NATIONAL NEWS - If everything goes according to plan, students from all district municipalities will soon have access to post-school training institutions.
Presenting the budget vote for the Department of Higher Education and Training on Friday, Higher Education, Science and Technology Minister Blade Nzimande announced that the National Plan for Post-School Education and Training (NPPSET) has been completed and will soon be released to give practical planning effect to the policy goals and objectives of the post-school system.
This follows the adoption of the White Paper for Post-School Education and Training (PSET) in 2016, which sets out strategies to expand on the current delivery of education and training in South Africa for the period up to 2030.
The paper sets out a broad policy for expanding post-school provision to improve access to education and training opportunities and strengthen the institutions of post-schooling, of Further Education and Training Colleges, universities, colleges and adult education centres to improve the quality of education. NPPSET aims to result in a more integrated, transformed, articulated and effective post-school system.

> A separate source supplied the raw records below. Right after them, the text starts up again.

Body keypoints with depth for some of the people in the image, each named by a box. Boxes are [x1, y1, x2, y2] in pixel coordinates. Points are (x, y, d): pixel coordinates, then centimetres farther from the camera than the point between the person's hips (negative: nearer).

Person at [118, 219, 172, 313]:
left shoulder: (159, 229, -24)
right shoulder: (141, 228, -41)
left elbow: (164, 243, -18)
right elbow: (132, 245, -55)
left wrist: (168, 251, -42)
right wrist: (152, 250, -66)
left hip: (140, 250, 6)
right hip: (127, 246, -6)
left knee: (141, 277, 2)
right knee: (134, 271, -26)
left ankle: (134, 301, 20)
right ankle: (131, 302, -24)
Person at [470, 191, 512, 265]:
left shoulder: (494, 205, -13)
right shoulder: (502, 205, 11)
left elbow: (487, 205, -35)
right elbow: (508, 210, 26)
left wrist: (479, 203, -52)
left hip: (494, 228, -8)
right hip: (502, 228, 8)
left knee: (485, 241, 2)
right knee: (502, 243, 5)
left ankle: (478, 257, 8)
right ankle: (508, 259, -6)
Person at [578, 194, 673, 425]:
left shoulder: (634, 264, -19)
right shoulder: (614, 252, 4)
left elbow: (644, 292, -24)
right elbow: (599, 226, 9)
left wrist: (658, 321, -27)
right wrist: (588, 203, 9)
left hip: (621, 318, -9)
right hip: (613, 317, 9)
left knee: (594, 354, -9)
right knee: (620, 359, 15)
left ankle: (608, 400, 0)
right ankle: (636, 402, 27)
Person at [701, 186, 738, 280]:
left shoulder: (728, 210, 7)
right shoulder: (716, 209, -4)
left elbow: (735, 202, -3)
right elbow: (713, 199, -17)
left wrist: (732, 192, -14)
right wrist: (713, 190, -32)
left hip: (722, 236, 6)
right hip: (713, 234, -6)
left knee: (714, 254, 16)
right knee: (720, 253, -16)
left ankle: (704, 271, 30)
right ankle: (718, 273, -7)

Nzimande welcomed President Cyril Ramaphosa's focus on a national spatial development strategy based on systematic planning around the 44 district municipalities and 8 metros of the country. "We aim to ensure that within the next 10 years there will be no district municipality without access to a post-school training institution.
This, in my view, would be a major development in the struggle to overcome the spatial legacies of under-development inherited from the apartheid and colonial system," Nzimande said.
According to him, the Ministerial Task Team on the Fourth Industrial Revolution (4IR) established by the department's former minister would provide critical policy advice. "Its output will also be a crucial input into the work of the Presidential Commission on the Fourth Industrial Revolution presided over by President Ramaphosa."
The minister noted that the department is already developing a Skills Master Plan in response to the known skills demands associated with the 4IR. This plan will be complemented by a national list of occupations that are in high demand as well as a list of critical skills.